Inicio Tecnología. El futuro de WiMax (Inglés)

El futuro de WiMax (Inglés)

MILAN – A battle is brewing that may well decide how Europeans connect to the Internet with mobile phones, laptops and other portable devices in the coming decade.
 
Mobile phone companies, chip makers and manufacturers of wireless networks are pushing their sometimes conflicting cases for how the limited amount of radio frequencies should be used to beam mobile data from the Internet to mobile devices and back the other way, a decision that is generally up to national governments.
 
The Intel chairman, Craig Barrett, is to meet this week with European Union officials in Brussels to call for “technology neutrality” on the issue. Intel wants the pieces of the radio spectrum to be used by the companies willing to pay the most for it, whether they are established mobile phone companies or start-ups setting up wireless networks based on new technologies like WiMAX, or worldwide interoperability for microwave access.
 
Intel is one of the biggest promoters of WiMAX because it is beginning to produce chips that embed the WiMAX technology. Intel says that by 2008, laptops will be WiMAX-ready in the same way that many are Wi-Fi-ready today.
 
Theoretically, WiMAX has a reach of about 50 kilometers, or 30 miles, and it is already available in selected areas in some countries, including the United States, Britain, Spain, France, Germany and South Korea. The appeal of WiMAX lies in the possibility to cover large areas with a wireless network that would be faster than Wi-Fi and would need far fewer antennas. The drawbacks are is that the networks are not yet built and that Wi-MAX achieves many of the same results as third-generation cellphone networks.
 
In most European countries, governments are designating the spectrum of 3.4 to 3.5 gigahertz for WiMAX operators. The wireless operators say that band is just barely sufficient, not enough to ensure an Internet connection does not drop when a user passes from the coverage area of one antenna to another – when on a train, for example.
 
To guarantee the handoff, operators say they need to be able to use the part of the radio spectrum of 2.3 to 2.5 gigahertz.
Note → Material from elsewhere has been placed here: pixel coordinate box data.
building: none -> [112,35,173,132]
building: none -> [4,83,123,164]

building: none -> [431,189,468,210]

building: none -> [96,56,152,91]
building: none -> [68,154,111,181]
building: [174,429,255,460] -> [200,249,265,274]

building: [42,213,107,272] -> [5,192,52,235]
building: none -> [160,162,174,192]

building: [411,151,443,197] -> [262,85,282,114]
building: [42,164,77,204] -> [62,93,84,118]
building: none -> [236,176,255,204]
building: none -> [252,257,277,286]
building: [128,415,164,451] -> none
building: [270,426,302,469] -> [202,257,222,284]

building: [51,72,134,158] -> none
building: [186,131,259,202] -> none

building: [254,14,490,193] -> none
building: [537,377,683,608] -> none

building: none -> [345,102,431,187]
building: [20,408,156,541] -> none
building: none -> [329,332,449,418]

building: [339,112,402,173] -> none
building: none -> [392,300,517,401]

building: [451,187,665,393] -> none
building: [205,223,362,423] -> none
The rub is that many European countries have already set this aside for mobile phone companies should they need the added spectrum to improve their 3G mobile phone networks.
 
“The lower frequencies that will make WiMAX mobile are the holy grail,” said Patrick Cruise O’Brien, the secretary general of the WiMAX Spectrum Owners’ Alliance, which is based in England and represents about a dozen mostly small, private owners of WiMAX spectrum.
 
“It would be detrimental to the future of European WiMAX if the mobile frequencies were handed over to the 3G operators,” said Cruise O’Brien. “WiMAX will only really matter in Europe if it is mobile.”
 
Without handoff ability, WiMAX works pretty much like Wi-Fi.
 
The spectrum battle is less of an issue in the United States and much of Asia and Latin America because the spectrum of 2.3 to 2.5 gigahertz has not been reserved for companies building 3G mobile phone networks there. In the United States, WiMAX got a boost two months ago when Sprint Nextel, a mobile phone carrier, said it would invest as much as $3 billion to construct a nationwide WiMAX network using the 2.5-gigahertz spectrum together with Intel, Motorola and Samsung. Sprint plans to begin trials next year and start the service extensively in 2008.
 
Karim Lesina, Intel’s government affairs manager in Brussels, said that without the 2.3-2.5 gigahertz spectrum, European operators “could lose the lead” they have in mobile technology.
 
The conflict is that WiMAX that is truly mobile threatens to make 3G mobile phone networks obsolete even before they are fully operational and after European operators have spent €100 billion leasing the spectrum and billions of euros more building the networks.
 
Some cellphone operators say they are interested in WiMAX, but Cruise O’Brien and other industry experts wonder whether they will push a technology that threatens to trump 3G.
 
“Carriers spent a lot of money on 3G and they want to reap the benefits of that investment,” said Jagdish Rebello, the California-based principal analyst of wireless communications for iSuppli, a market research firm.
 
“The 3G operators will do what they can to slow down the deployment of WiMAX, which I don’t see being rolled out until the beginning of 2008.”
 
In addition to making WiMAX mobile, the lower frequencies allow the same coverage as at the higher frequencies, but with fewer antennas, Rebello said.
 
Vodafone, Europe’s largest mobile phone company and the owner of 3G networks in Britain, Germany and Italy, among others, says that it also supports “technology neutrality.”
 
The company “thinks that a competitive auction would be the best way to allocate the available spectrum,” said Richard Feasey, director of public policy for Vodafone.